No, instead what appears to be happening is opportunistic profit taking. Rapid change and high competition has made education a fertile profit taking vehicle. Some will sell almost any story to further that endeavor.

4 comments on “The “Ikea” Degree? A Value Proposition

  1. I think Yglesias just likes to push buttons.

  2. Despite the thrifty knocking of IKEA I understand and indeed agree with your appreciation of Community Colleges. However I went to a gem of a uni and appreciate its faults even though its in the top 100. In drivebystyle I will cut to the chase it is Horses for Courses. To expand I would use the local jargon of fit for purpose but politically this statement is banded about to justify whatever. Having just sat thru a Council meet where the majority won I wonder who once said that democracy favours minorities. But hey we have US president that’s black so progress is made all the time. Happy Easter.

  3. Jo VanEvery (@JoVanEvery)
    March 28, 2013

    Of course IKEA isn’t prestigious either. People who wants prestigious decor don’t shop there. And they aren’t putting the prestigious furniture manufacturers out of business either.

    Which is to say that a degree might be like a couch, but then you’d have to understand that the whole market does not operate on the basis of discount marketing.
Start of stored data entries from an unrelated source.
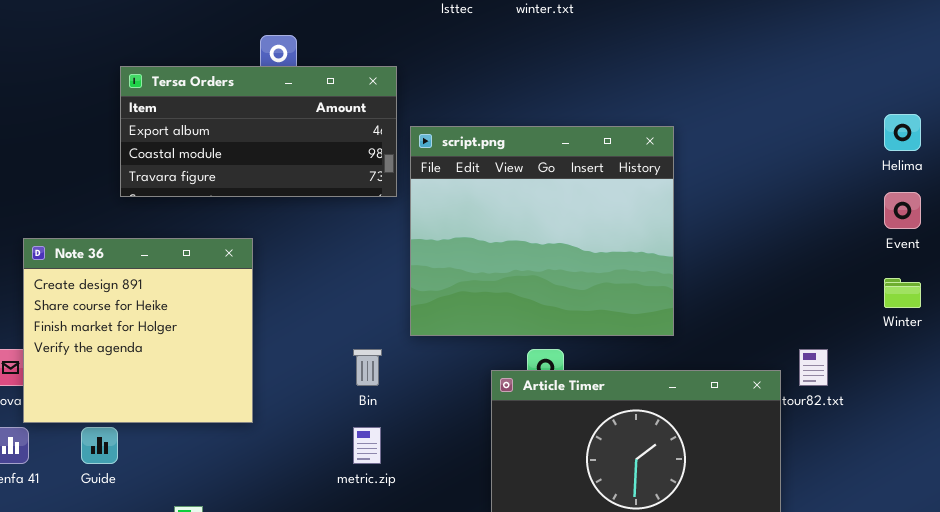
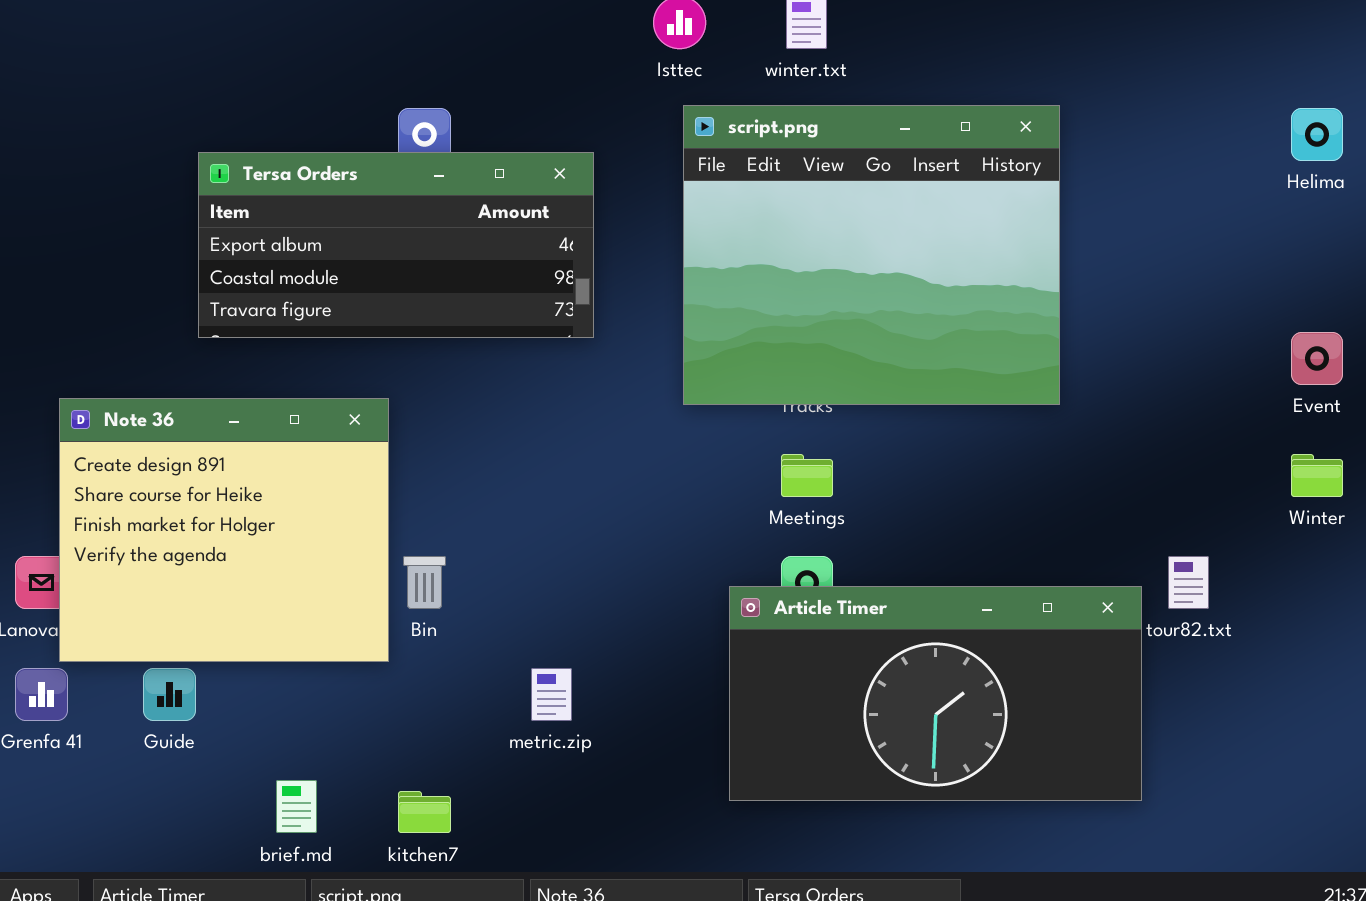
Helima: [884,114,921,151] -> [1291,108,1343,161], moved
script.png: [410,126,674,336] -> [683,105,1060,405], moved
Bin: [353,349,382,386] -> [403,556,446,609], moved

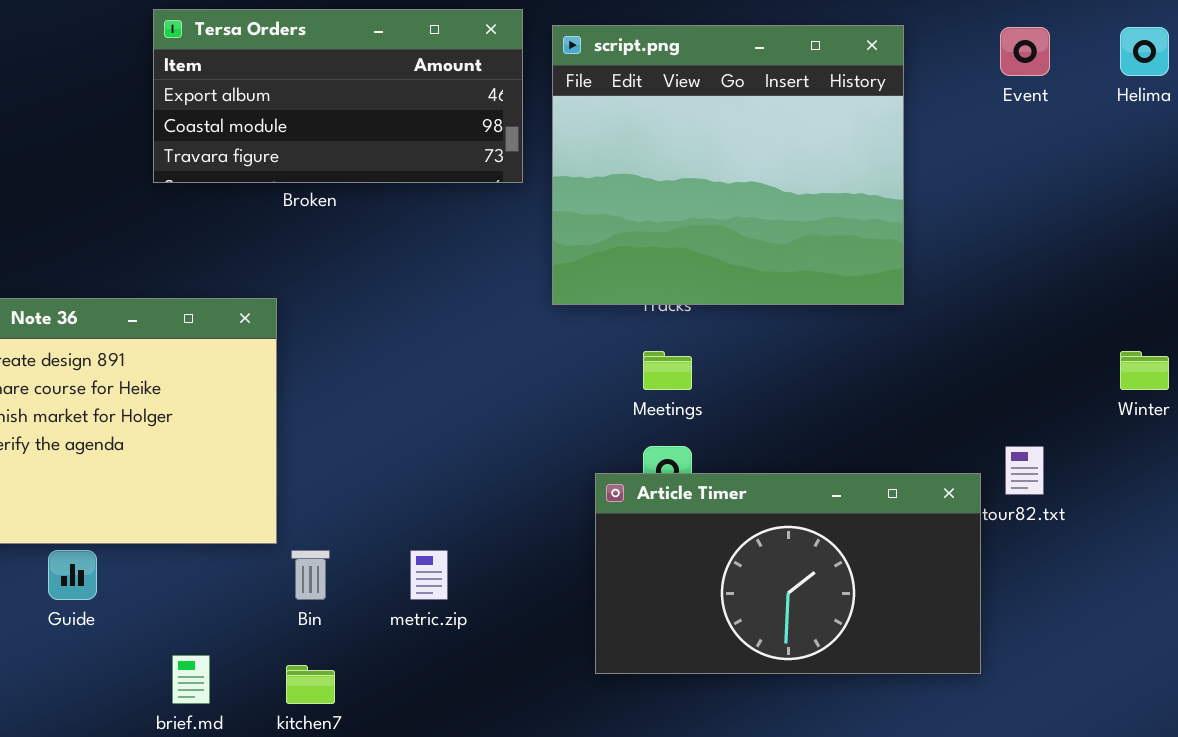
Tersa Orders: [198,152,594,338] -> [153,9,523,183], moved
Event: [1291,332,1343,385] -> [1000,27,1050,76], moved
Bin: [403,556,446,609] -> [291,550,330,600], moved

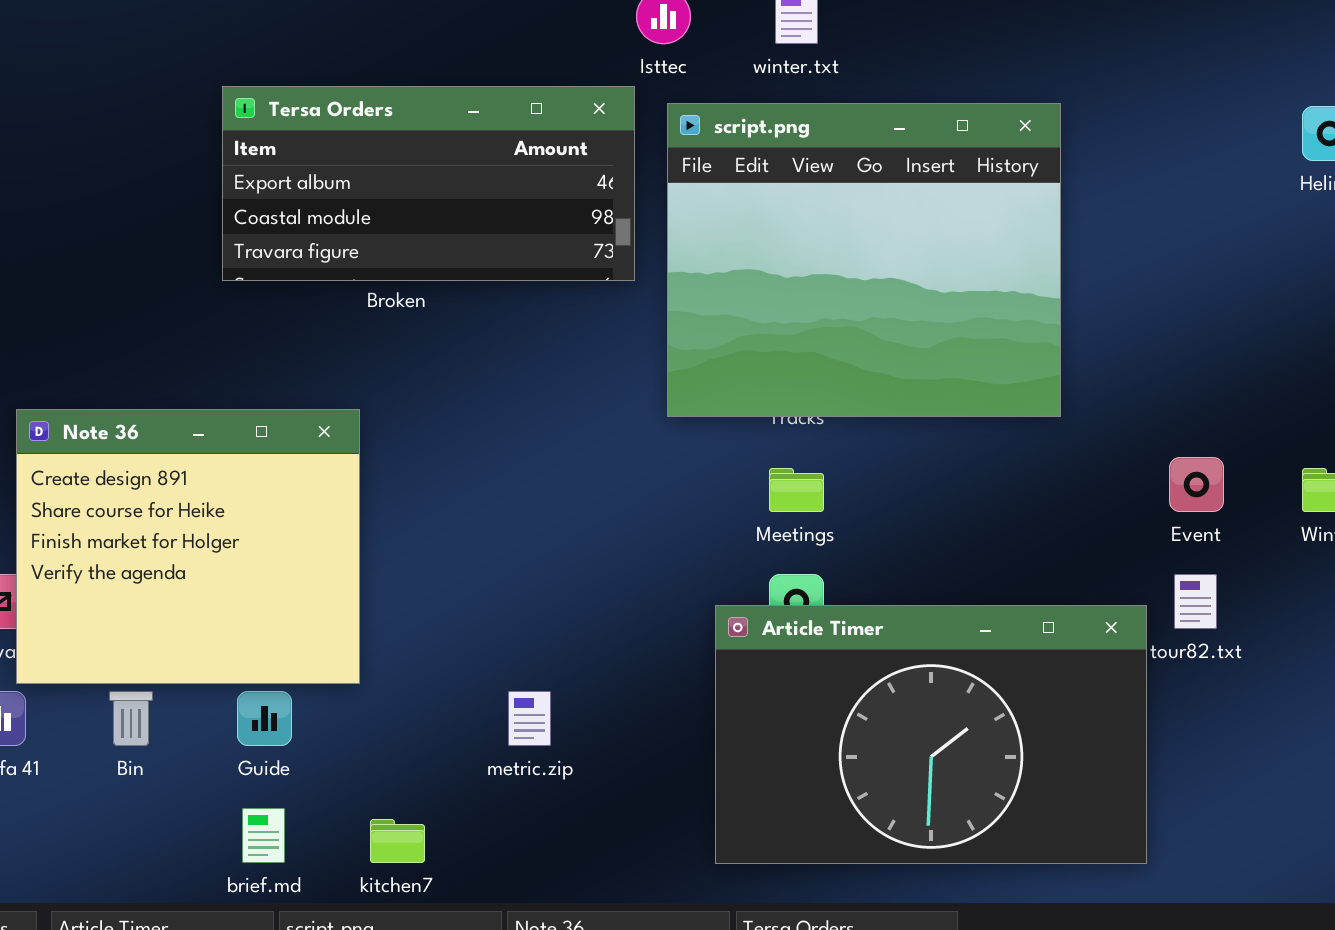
Event: [1000,27,1050,76] -> [1169,457,1224,512], moved
Article Timer: [595,473,981,674] -> [715,605,1147,864], resized
Guide: [48,550,97,600] -> [237,691,292,746], moved
Bin: [291,550,330,600] -> [109,691,153,746], moved

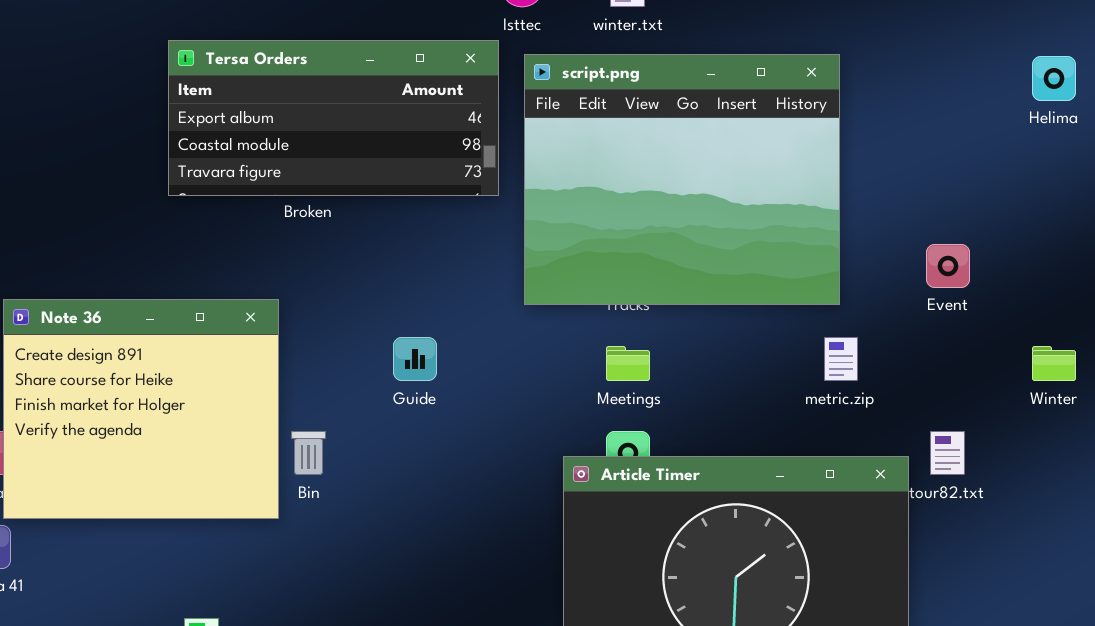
Event: [1169,457,1224,512] -> [926,244,970,288], moved
Bin: [109,691,153,746] -> [291,431,326,475], moved
Guide: [237,691,292,746] -> [393,337,437,381], moved
metric.zip: [508,691,551,746] -> [824,337,858,381], moved

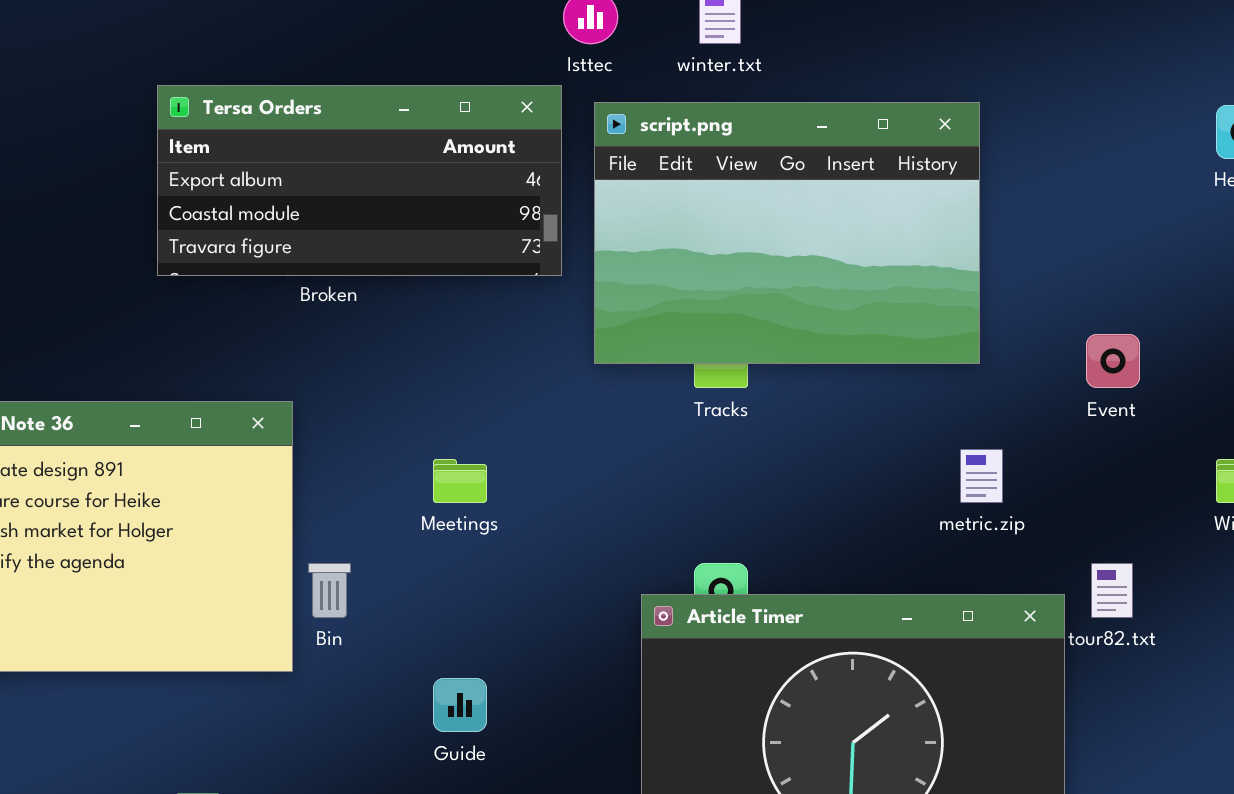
script.png: [524,54,840,305] -> [594,102,980,364], resized
Guide: [393,337,437,381] -> [433,678,487,732], moved
Meetings: [606,346,650,381] -> [433,459,487,503], moved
Some people are willing to pay for prestige, exclusivity, etc. And some providers are going to make a profit selling high-end goods to small markets. (I bet Macy’s doesn’t give a damn that most people can’t afford to shop there.)

    The real question is whether we really want education to be provided on these market principles or on principles of fairness. If we make an argument that education is key to social mobility then it follows that high quality education should be available regardless of your social status at point of entry.

    And the other issue, which you point out repeatedly, is that education does not just provide information/knowledge or credentials. It also provides network connections, prestige, and other more abstract benefits.

    One could make that argument about couches, too. But no one would say that furniture is the key to social mobility. And that’s why it’s a stupid analogy.

  4. Ed
    March 28, 2013

    Reading Yglesias on HE is consistently rage-inducing. I can never decide if he’s actually mendacious and sold out to the neo-liberals or just utterly blind to the realities of what he’s talking about because of his own priviledged position and complete lack of professional experience and qualification (and of course, that privilege is nowhere more evident in his complete comfort pontificating despite lacking any clue). I usually end up thinking it’s a lot of option 2 making it easy for him to confuse option 1 with courageous realism. Anyway, always nice to see his nonsense properly called out as such.